Децим резко натянул поводья.

– Они видели тебя?

– Нет, командир. Я свернул в кусты, отъехал на полстадия, привязал кобылу, она дурная у меня, может заржать, если  другую лошадь увидит. Вернулся к дороге, рассмотрел их.

– Знакомые?

– Мне нет.

– Сколько до них?

– Стадиев двадцать.

– Хорошо. – Децим повернулся к отряду:- уходим с дороги! – и уже тише Требию и Карсе сказал: – Пятьдесят человек и повозка – как бы это не наша пропавшая казна была!

– Она же – ты говорил – обратно по Рейну ушла, – возразил Требий.

– Это Публий так сказал.

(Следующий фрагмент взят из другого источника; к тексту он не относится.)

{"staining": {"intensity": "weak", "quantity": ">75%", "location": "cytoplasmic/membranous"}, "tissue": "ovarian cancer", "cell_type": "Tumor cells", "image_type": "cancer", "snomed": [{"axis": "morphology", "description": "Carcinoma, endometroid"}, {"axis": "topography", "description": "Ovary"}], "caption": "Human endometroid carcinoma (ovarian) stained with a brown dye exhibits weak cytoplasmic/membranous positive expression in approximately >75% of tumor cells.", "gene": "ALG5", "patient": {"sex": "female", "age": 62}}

Но – сами подумайте – часть грабителей, причем, думаю, большая, под видом преторианцев мимо Лициния повезла в лес три повозки. На прогалине они выгрузили трупы, сожгли телеги и, по-вашему, испарились? Будь это германцы, расползлись бы они по родным деревням. Но раз это римляне, значит, им надо выбираться из Германии.

– Да, тут деньги не потратишь толком, – хмыкнул Требий.

– Да. Шевелитесь! – поторопил их Децим. – В кусты быстро!

Спустя полчаса Децим, задремавший в выстланной для сухости валежником придорожной канаве, услышал шаги и неразборчивый гул тихих, сказанных отрывисто слов.  Осторожно выглянул. Разведчик не ошибся, действительно, римляне. Невысокие, коротко стриженные, они шли, загребая носками калиг, кутаясь в темные плащи и понуро опустив головы. И были совсем не похожи на беззаботных грабителей, везущих добычу. Жалобно поскрипывая, мимо Децима проехала повозка. Не грузовая, как ожидал легат, а паланкин на колесах, в каких обыкновенно путешествовали уставшие от тряски в седле престарелые сановники, женщины и дети или перевозились тяжело раненные.

Под рукой пыхтящего в ухо легата Требия подломилась ветка, и один из всадников – тот, что был ближе всех к обочине – резко повернул голову. В глубине темного капюшона Децим рассмотрел его лицо: близко посаженные карие глаза под широкими бровями, свернутый набок крючковатый нос, тонкие губы. Габиний, легат Двадцать второго легиона. Ошибки быть не может. Слишком приметен шрам, рассекающий диагональю лицо. Предмет солдатских шуток, он был получен не в бою, а в дешевом ариминском лупанаре, куда хмельной Габиний забрел в поисках быстрой любви и за единственную приглянувшуюся ему лупу сцепился с кем-то в драке.

Поблизости от залегших в канаве солдат, встрянув крыльями, взвилась в невысокий полет куропатка, и Габиний отвернулся, потеряв интерес к показавшемуся подозрительным месту под разлапистой елью.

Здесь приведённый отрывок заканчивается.